母が亡くなって、日常のすべてが変わった気がした
山の四季の一巡を、一年間住んで眺めてみたいと以前から思っていたのは確かだ。気がつけば、こんなに身軽な状態は今までなかった。そばについていてやりたい母ももういないし、仕事は遠隔地にいてもほとんど支障なく進められる。5、6年前に東京から横浜に移ったことで、すでに十分「遠隔地」まで来ていたのだ。横浜へ移ったとき、ある編集者には「平野さんは引っ込んじゃったから」とも言われた。都内でない限り、多忙を極める編集者やデザイナーにとって、遠隔問題は横浜だろうと八ヶ岳だろうとさほどの違いはないようだ。打ち合わせに来てくれる人は横浜でも八ヶ岳でも来てくれるし、来ない人は横浜でも来てはもらえない。
都心に住んでいたときは毎日のように来客があって、それはそれでおもしろい日々ではあった。が、50代になってすぐ母も亡くなって、日常のすべてが変わってしまった気がした。どんなにたくさん仕事をしても、もう褒めてくれる母はいないのだ。
ハリウッドの女優、ゴールディ・ホーンがアクターズ・スタジオのインタビューで、母親を亡くした辛さをインタビュアーのジェイムズ・リプトンに問われ、「褒めてくれる人がいなくなったこと」と答えていた。20代でオスカーをとった押しも押されもせぬ大女優がそんなことを言うのか、と虚をつかれた心持ちになった。そのインタビューを見たときまだ母は元気だったが、ほんのりと、自分もそんな境遇にいつかなるのだろうか、と思ったことを覚えている。
母が病気になったころから、仕事の資料や道具をリュックに詰めては毎週横浜へ通い、週の半分を母と過ごしていた。体はしんどかったが、母のそばで過ごしたいという気持ちの方が大きく、何を作って一緒に食べようか、何を買って行って見せようか、そんなことを考えながら電車に乗って帰った。

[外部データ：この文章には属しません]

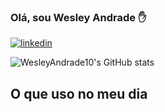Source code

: ### Olá, sou Wesley Andrade ✋

[![linkedin](https://img.shields.io/badge/LinkedIn-0077B5?style=for-the-badge&logo=linkedin&logoColor=white)](https://www.linkedin.com/feed/)

![WesleyAndrade10's GitHub stats](https://github-readme-stats.vercel.app/api?username=WesleyAndrade10&show_icons=true&theme=dracula)

## O que uso no meu dia

<div style="display: inline_block"><br/>
    <img align="center" alt "DEV.TO" src="https://img.shields.io/badge/dev.to-0A0A0A?style=for-the-badge&logo=devdotto&logoColor=white" />
        <img align="center" alt ".Net" src="https://img.shields.io/badge/.NET-5C2D91?style=for-the-badge&logo=.net&logoColor=white"/>
    <img align="center" alt "Python" src="https://img.shields.io/badge/Python-3776AB?style=for-the-badge&logo=python&logoColor=white"/>
    <img align="center" alt "JavaScript" src="https://img.shields.io/badge/JavaScript-F7DF1E?style=for-the-badge&logo=javascript&logoColor=black"/>
    <img align="center" alt "Node.js" src="https://img.shields.io/badge/Node.js-43853D?style=for-the-badge&logo=node.js&logoColor=white"/>
        <img align="center" alt "HTML5" src=    https://img.shields.io/badge/HTML5-E34F26?style=for-the-badge&logo=html5&logoColor=white/>
        <img align="center" alt "React" src="https://img.shields.io/badge/React-20232A?style=for-the-badge&logo=react&logoColor=61DAFB"/>
    <img align="center" alt "Postgresql" src="https://img.shields.io/badge/PostgreSQL-316192?style=for-the-badge&logo=postgresql&logoColor=white"/>
    <img align="center" alt "Oracle" src="https://img.shields.io/badge/Oracle-F80000?style=for-the-badge&logo=oracle&logoColor=black"/>
    <img align="center" alt "PowerShell" src="https://img.shields.io/badge/Powershell-2CA5E0?style=for-the-badge&logo=powershell&logoColor=white"/>
        <img align="center" alt "VsCode" src="https://img.shields.io/badge/Visual_Studio_Code-0078D4?style=for-the-badge&logo=visual%20studio%20code&logoColor=white"/>
        <img align="center" alt "Trello" src="https://img.shields.io/badge/Trello-0052CC?style=for-the-badge&logo=trello&logoColor=white"/>
        <img align="center" alt "Git" src="https://img.shields.io/badge/GIT-E44C30?style=for-the-badge&logo=git&logoColor=white"/>
    <img align="center" alt "Chrome" src="https://img.shields.io/badge/Google_chrome-4285F4?style=for-the-badge&logo=Google-chrome&logoColor=white"/>
</div><br/>
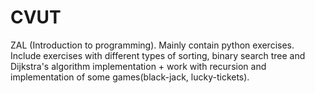 # CVUT
ZAL (Introduction to programming). Mainly contain python exercises. Include exercises with different types of sorting, binary search tree and Dijkstra's algorithm implementation + work with recursion and implementation of some games(black-jack, lucky-tickets).
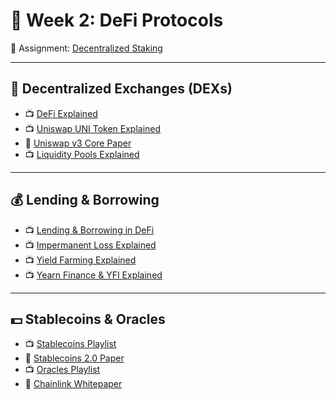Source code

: # 💱 Week 2: DeFi Protocols  
📌 Assignment: [Decentralized Staking](https://speedrunethereum.com/challenge/decentralized-staking)

---

## 🔄 Decentralized Exchanges (DEXs)
- 📺 [DeFi Explained](https://finematics.com/defi-explained/)  
- 📺 [Uniswap UNI Token Explained](https://finematics.com/uniswap-uni-token-explained/)  
- 📄 [Uniswap v3 Core Paper](https://berkeley-defi.github.io/assets/material/Uniswap%20v3%20Core.pdf)  
- 📺 [Liquidity Pools Explained](https://finematics.com/liquidity-pools-explained/)

---

## 💰 Lending & Borrowing
- 📺 [Lending & Borrowing in DeFi](https://finematics.com/lending-and-borrowing-in-defi-explained/)  
- 📺 [Impermanent Loss Explained](https://finematics.com/impermanent-loss-explained/)  
- 📺 [Yield Farming Explained](https://finematics.com/yield-farming-explained/)  
- 📺 [Yearn Finance & YFI Explained](https://finematics.com/yearn-finance-and-yfi-explained/)

---

## 💵 Stablecoins & Oracles
- 📺 [Stablecoins Playlist](https://www.youtube.com/playlist?list=PLS01nW3RtgopICEFsRCvT_SIjoOtGa869)  
- 📄 [Stablecoins 2.0 Paper](https://berkeley-defi.github.io/assets/material/Stablecoins%202.0%20.pdf)  
- 📺 [Oracles Playlist](https://www.youtube.com/playlist?list=PLS01nW3Rtgoo70DT2YsBmNUol4134S9C9)  
- 📄 [Chainlink Whitepaper](https://chain.link/whitepaper)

母が亡くなってからも、空になった家にやはり毎週末帰った。帰ると、仏壇の花は枯れ、お茶はにごり、空気が澱んでいた。そのたびに気持ちが落ち込んだ。かといって毎週行かないと気になって仕方がない。花が枯れているのではないか、お茶が、お水が……。急に一人ぼっちになって、寂しさ悲しさをどうしていいかわからなかった。東京にいても寂しい、横浜へ帰っても東京が気になる。この股裂き状態は、心身ともに厳しいものがあった。